A man dies and goes to hell. Satan tells him that he’ll be shown three rooms, and whichever room he chooses will be his home for all eternity. In the first room, thousands of people are screaming in the agony of endless burning flame. The man asks to see the second room. In the second room, thousands of people are being rent limb from limb by horrible instruments of torture. The man asks to see the third room. In the third room, thousands of people are standing around drinking coffee while raw sewage laps around their knees. ‘’I’ll take this room, “says the man. Whereupon Satan yells out to the crowd, “Okay, coffee break’s over! Everybody back on your head!”

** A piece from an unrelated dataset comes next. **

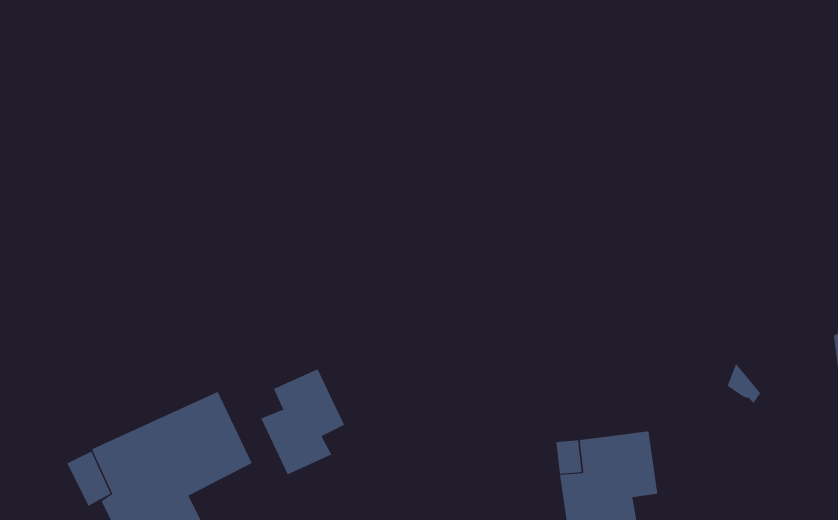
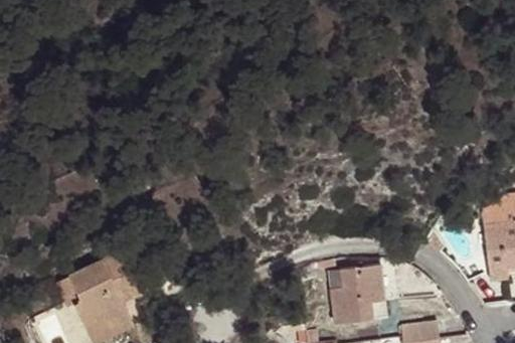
building: [260,368,345,475] -> none

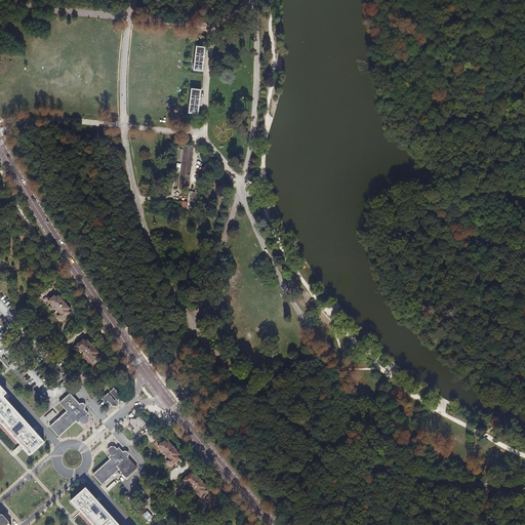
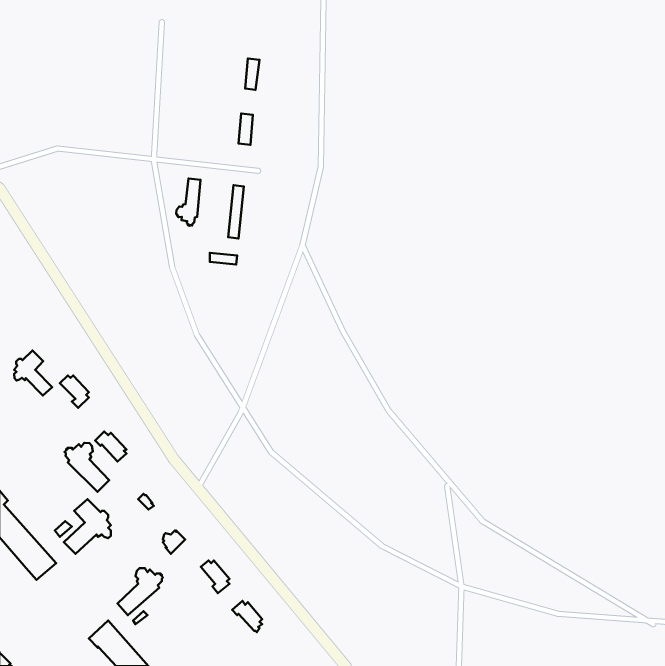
building: none -> [176,179,201,226]
building: none -> [14,351,52,396]
building: none -> [65,443,109,492]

  The truth? There might be a hell. And the pain? It might be hell.

  A man falls off a cliff. As he plummets, he’s heard to mutter, “So far, so good.”

  The truth and the pain: Sometimes we’re victims of fate.

  Religion is similarly an experience that touches us all, because it tries so hard to explain those other human fundamentals, sex and death. Jokes that poke fun at religious figures and situations do so by exposing the truth and the pain of the religious experience: We want to believe; we’re just not sure we do.

  What do you get when you cross a Jehovah’s Witness with an agnostic?

  Someone who rings your doorbell for no apparent reason.

  The truth is that some people strive for faith. The pain is that not everybody gets there. And by the way, people who don’t “get” a joke, or take offense at it, often feel that way because they don’t accept the “truth” that the joke presents. A Jehovah’s Witness wouldn’t find this joke funny because he has faith, and thus doesn’t buy the so-called truth that the joke tries to sell.

  Look, it’s not my intention to prove or disprove the existence of God or the value of faith. My beliefs, your beliefs don’t enter into it. What makes a thing funny is how it impacts the generally held beliefs of the audience hearing the joke. Religion and sex and death are rich areas for humor because they touch some pretty strongly held beliefs.